Ms. Nielsen: It depends. We do not know for sure. That is the problem. If I had the answer, I would be able to give it to you, but we just do not know, and as a result we are concerned. Much will come in regulations. We are sort of the last ones to be asked to provide information or even to get to the consultations. I have been going to the ones on the modernization of inspections for the council, and many times I do it because I am here in Ottawa. I used to work for Health Canada in the Health Products and Food Branch, so I know something about the legislation, but it is very difficult.
Senator Robichaud: You are hoping that somehow you will be able to contribute to the putting in place of the regulations.
Ms. Nielsen: Yes, because the thing I do know is legislation and regulations. I teach it over at the Canada School of Public Service. All my life, I worked with the Canada Consumer Product Safety Act and did all the policy work for it, also the Food and Drugs Act and the radiation protection. It is the one thing I feel I can contribute, namely, my going and taking part in it because I helped develop regulations and legislation previously. I would like to be able to do that. I would like to have the opportunity. I am a pensioner. I have a decent pension, but it is out of my pocket whenever I do this.
Senator Robichaud: Thank you for doing what you are doing.
Senator Mercer: I want to follow up on this discussion about the regulations. We pass legislation, and then there is a clause that allows the government to put in place regulations, and the devil is in the detail. I share your concern about labelling. I have been on a low sodium diet for a number of years. I am also the principal grocery shopper in my family, so I read a lot of labels, and I know what you say. On the front of the can or label there is a great advertisement that it is sodium-reduced, but when you flip it over, on the back you see that the reduced sodium is now 39 per cent instead of 42 per cent.
A consumer has to be extremely careful. The monitoring of my sodium intake is not as serious as some other Canadians have in monitoring their intake of other products.

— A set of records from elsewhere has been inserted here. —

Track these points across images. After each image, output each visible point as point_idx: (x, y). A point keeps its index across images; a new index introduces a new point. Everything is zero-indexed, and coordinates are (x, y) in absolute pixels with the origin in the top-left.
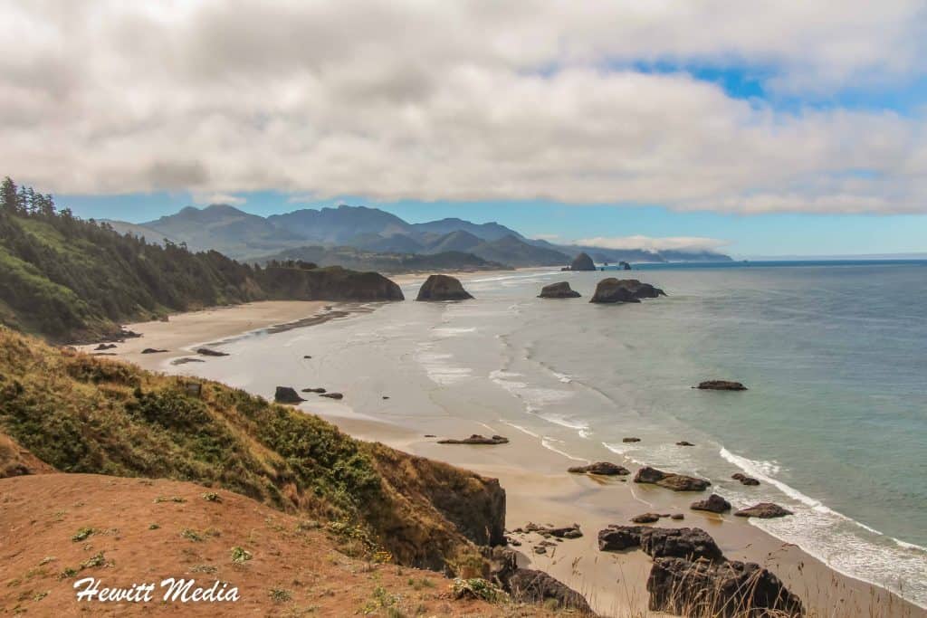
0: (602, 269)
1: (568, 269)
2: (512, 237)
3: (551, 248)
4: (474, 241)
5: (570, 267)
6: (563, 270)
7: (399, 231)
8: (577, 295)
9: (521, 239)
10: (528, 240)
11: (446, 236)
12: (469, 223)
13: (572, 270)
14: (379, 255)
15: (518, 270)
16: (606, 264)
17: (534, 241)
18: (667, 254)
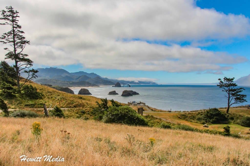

I do not want to let the government off the hook, but I also understand the problem. You cannot put everything into a piece of legislation. There has to be some flexibility.

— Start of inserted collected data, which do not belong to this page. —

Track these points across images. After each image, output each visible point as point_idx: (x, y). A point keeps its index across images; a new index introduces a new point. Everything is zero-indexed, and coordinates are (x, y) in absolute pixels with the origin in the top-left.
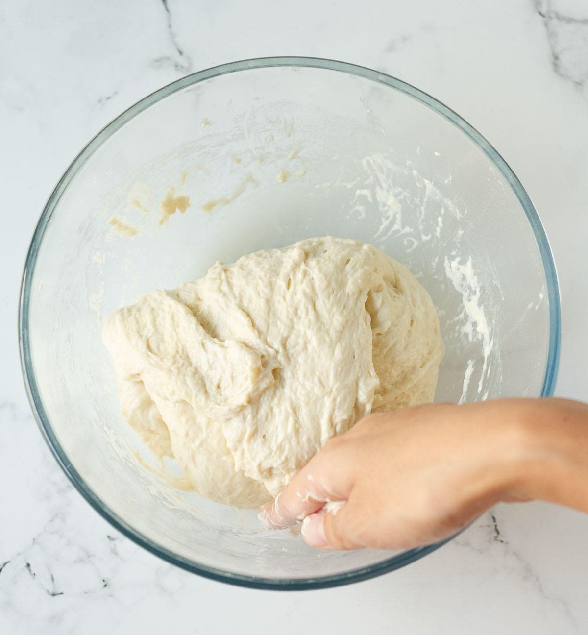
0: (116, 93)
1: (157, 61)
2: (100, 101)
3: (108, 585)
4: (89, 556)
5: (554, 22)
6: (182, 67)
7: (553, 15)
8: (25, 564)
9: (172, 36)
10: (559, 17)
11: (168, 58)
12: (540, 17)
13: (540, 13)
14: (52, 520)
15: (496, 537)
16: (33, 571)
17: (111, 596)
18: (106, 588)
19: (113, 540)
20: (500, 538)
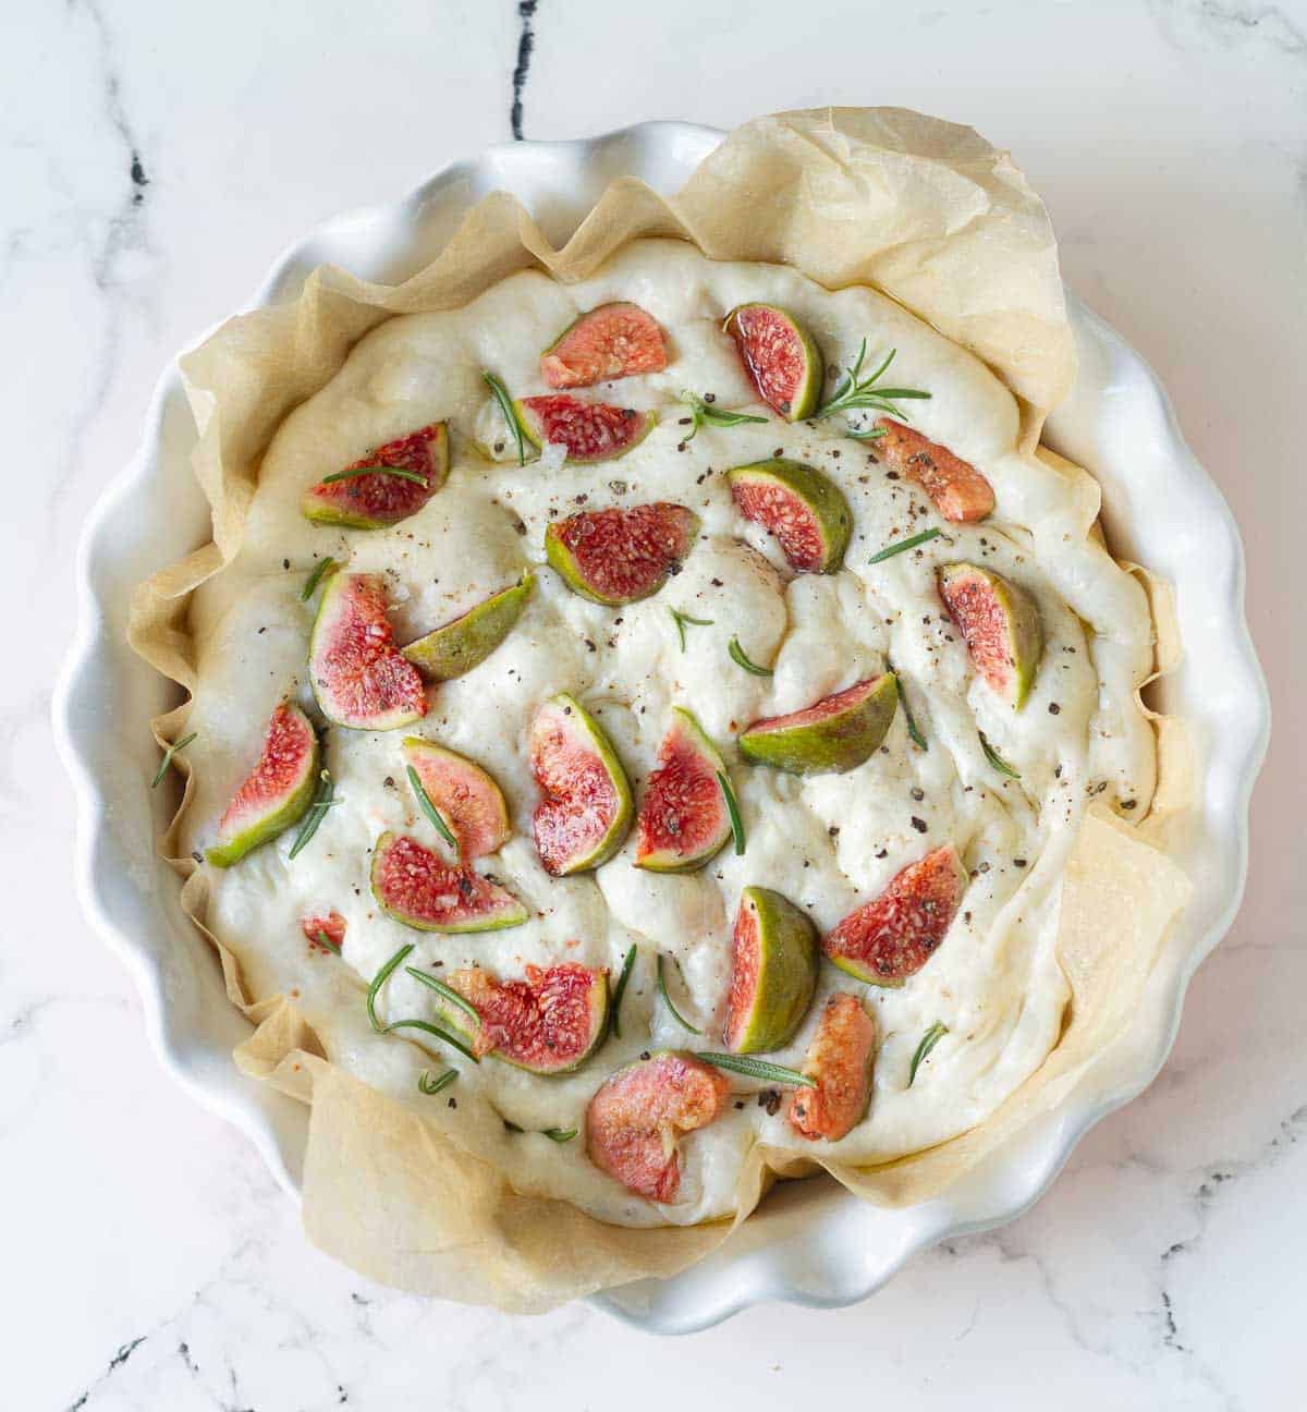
3: (348, 1399)
4: (312, 1335)
8: (177, 1347)
14: (237, 1256)
15: (1170, 1337)
16: (193, 1361)
18: (345, 1404)
19: (366, 1303)
20: (1176, 1340)
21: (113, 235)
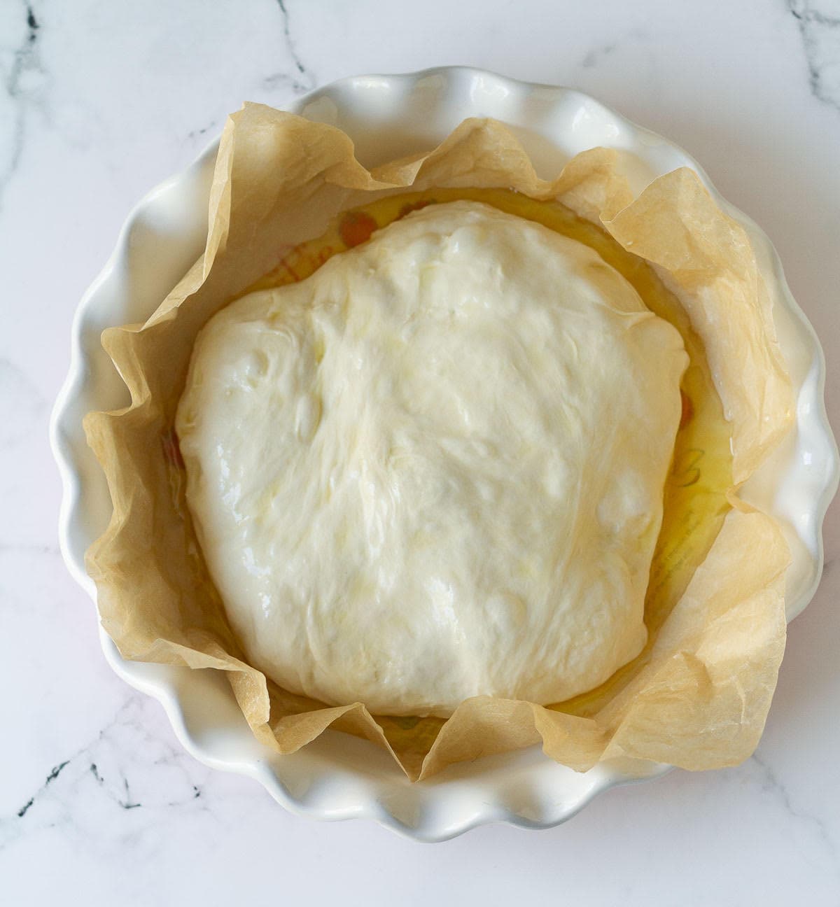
0: (213, 124)
1: (269, 80)
2: (192, 135)
3: (201, 794)
4: (175, 755)
5: (813, 25)
6: (304, 88)
7: (811, 16)
8: (89, 766)
9: (290, 45)
10: (820, 19)
11: (284, 76)
12: (794, 18)
13: (794, 13)
14: (126, 706)
16: (100, 775)
17: (205, 809)
18: (198, 798)
21: (19, 60)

Do you think it is wise if we came back and looked at the regulation at some future date and said, ``We have had this act in place now for X number of years; let us look at how the regulations fit with what Parliament intended the bill to do''?
Ms. Nielsen: Many new regulations now have sunsetting clauses in them. I was quite surprised that in some pieces of legislation now they require the regulations to be there before the legislation is passed. I think they did that with the new citizen's act. I think there is nothing wrong with that and it is an excellent idea. In this bill there is a provision that it would be reviewed after five years, which is an excellent chance for people to look at it and evaluate it. There are some excellent provisions in this bill, if they are implemented properly and if the regulations are developed correctly.
Senator Mercer: We will count on you to come back in five years and tell us whether the regulations have worked and what needs to be changed in those.
Ms. Nielsen: I would love to, if I am still around.
Senator Nolin: A witness can be reimbursed for her expenses coming to the committee, right? You can ask for your $2.
Ms. Nielsen: I do not think I will. That, I can afford.
The Chair: Witnesses, on behalf of all senators, thank you for sharing your documents and your comments with us.